Message edited by author 2010-10-27 10:55:49.
10/27/2010 03:46:23 PM · #20
Originally posted by Medoomi:

@ kirbic, interesting what you say about general dust conditions in a lab. Is there any way of emulating that in a house, or using an air filter or something like that?


Some houses are worse than others; age, geographical location, construction materials, decorating and flooring materials, HVAC filter type, all have an impact.
In general, there is a *lot* of dust floating in the air in residential environments. Keeping that from settling on the film is a real challenge. Short of attacking it at the source (not a short-term project), you are left with controlling it in the workspace. Strategies for this can range from the very simple (clean area right before use, clean film immediately before use) to more complicated (frame a small workspace in a basement and seal it off with plastic or Tyvek sheeting. Filter the air in the workspace using a HEPA (high Efficiency Particle Arrestor) filter.
10/27/2010 05:05:29 PM · #21
Originally posted by kirbic:

Strategies for this can range from the very simple (clean area right before use, clean film immediately before use) to more complicated (frame a small workspace in a basement and seal it off with plastic or Tyvek sheeting. Filter the air in the workspace using a HEPA (high Efficiency Particle Arrestor) filter.

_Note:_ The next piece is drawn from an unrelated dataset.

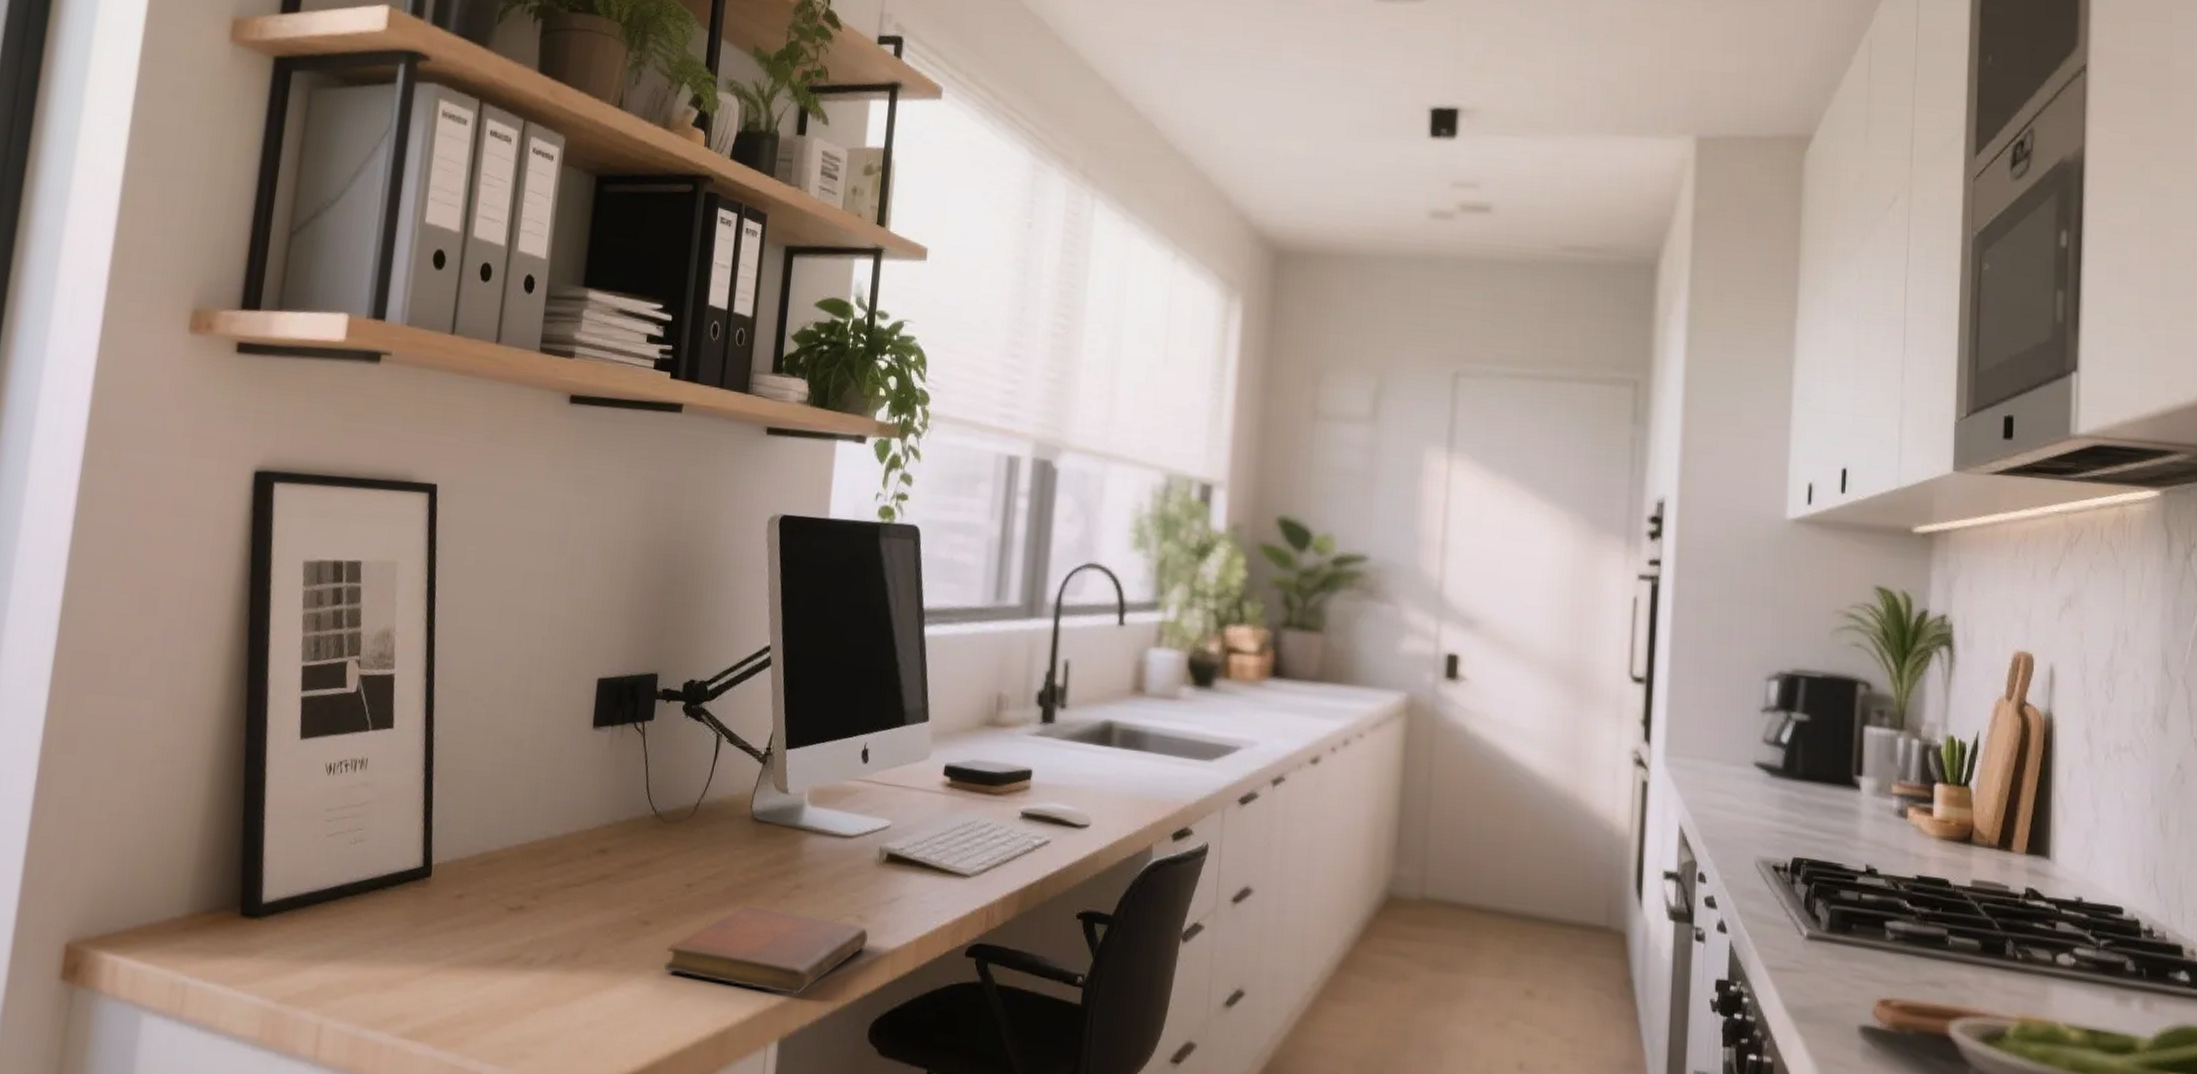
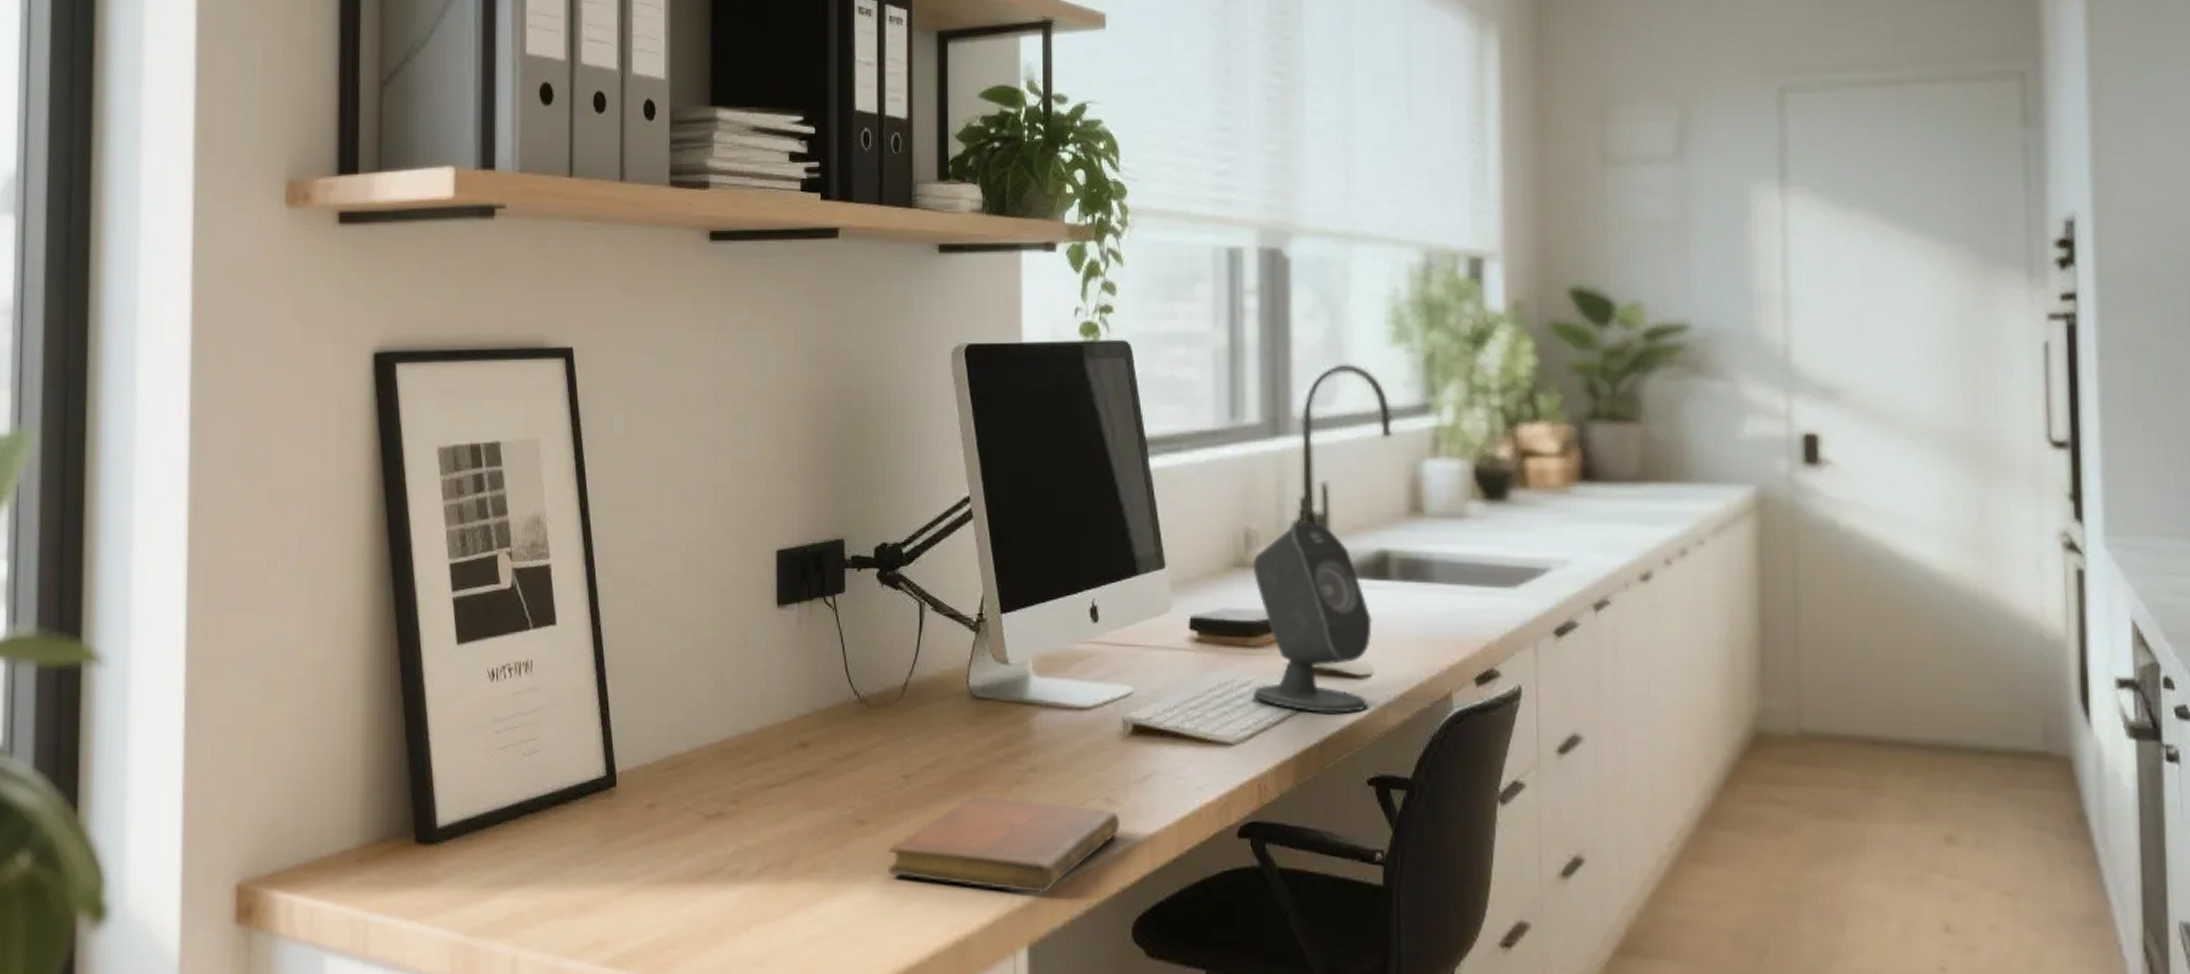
speaker: none [989,691,1094,857] -> present [1251,521,1372,714]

ahah--that was exactly what I was looking for. Thanks.

(There's a large glass shower that I have in mind in the house where I'm going, which could easily be sealed off on the top, and I could bring along a small HEPA)

Message edited by author 2010-10-28 09:45:28.
10/28/2010 09:43:48 AM · #22
Any thoughts on using wet methods to clean the negatives prior to scanning?

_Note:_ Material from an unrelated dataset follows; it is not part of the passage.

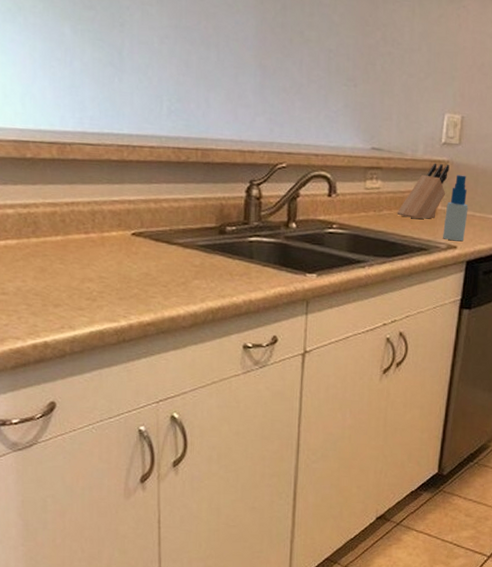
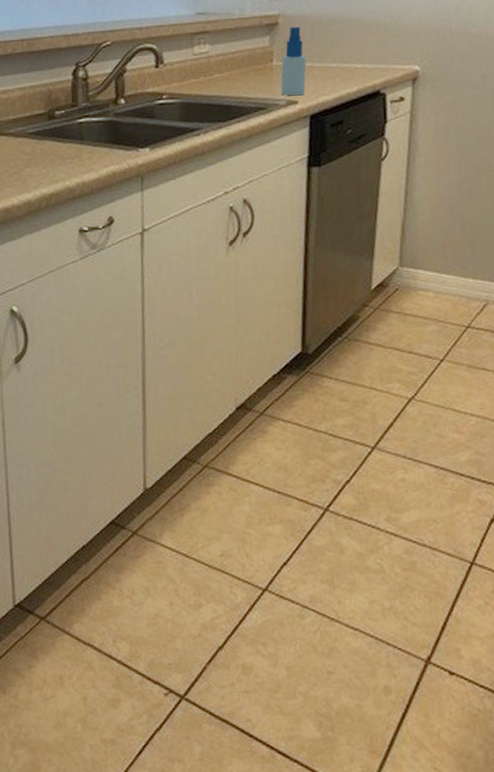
knife block: present [397,163,450,219] -> none [229,17,281,79]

So far the line-up includes these:

1) Pec 12. The advantage seems to be that it is non water based, so less danger of damage to the negative. The disadvantage would be working with this in an enclosed environment (I'd prefer not to get high on the hydrocarbons).

2) Illford Antistaticum anti static cloth. It's advantage seems just to be convenience. However, I'm wondering if it will leave streaking, given that it's pre-treated, but hey, it's designed for this purpose, so maybe it would do the job just fine?

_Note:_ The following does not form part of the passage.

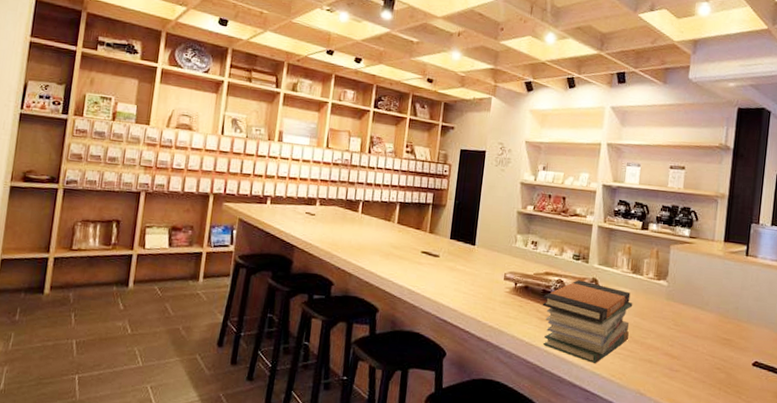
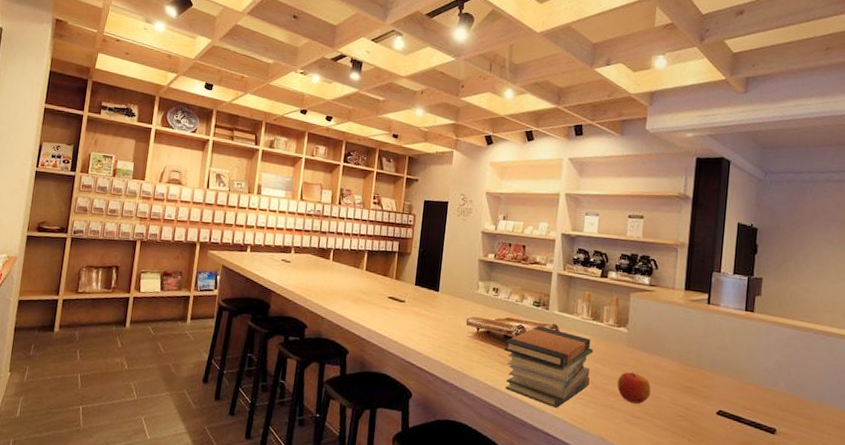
apple: none [656,325,689,357] -> present [617,372,651,404]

3) Total brief immersion in water + Photo Flo. This seems to be the most risky method. I would expect potential drip marks, and it runs the danger of the emulsion absorbing some water. However, it's been so long since I worked in a dark room, I don't know how to rank these risks.

Anyone with thoughts?

@ kirbic: About the Hepa air purifiers. I found some that have an optional built in ionizer. Given that this is charged-particle technology, would this present an advantage (smaller filtration), or a disadvantage (attracting the dust to stick to objects)?

Message edited by author 2010-10-28 09:48:51.
10/28/2010 10:54:11 AM · #23
Originally posted by Medoomi:

@ kirbic: About the Hepa air purifiers. I found some that have an optional built in ionizer. Given that this is charged-particle technology, would this present an advantage (smaller filtration), or a disadvantage (attracting the dust to stick to objects)?


Ionizers are typically used for dissipating static charge. A stream of ionized air will help to maintain static-free surfaces. But the ionized air stream has to be directed at the work area where static is a problem. The ionization dissipates rapidly, and is only effective over a short time period.

10/28/2010 12:08:28 PM · #24
I think that trying to create a clean room in your home is an exercise in futility. No matter how much effort you put in or how much you spend you're still going to have dust. Even high-level semiconductor clean rooms have millions of dust particles floating around in them. My suggestion would be to concentrate your effort on removing dust spots digitally in your scan workflow, either during the scan using Digital ICE, or post-scan via software.

10/28/2010 12:42:13 PM · #25
Since you are going to be travelling for this job, are you planning on setting up a rig at home to work through the details? You can then time workflow and see if this is really a time savings after all. 5000 negatives seems like a huge job.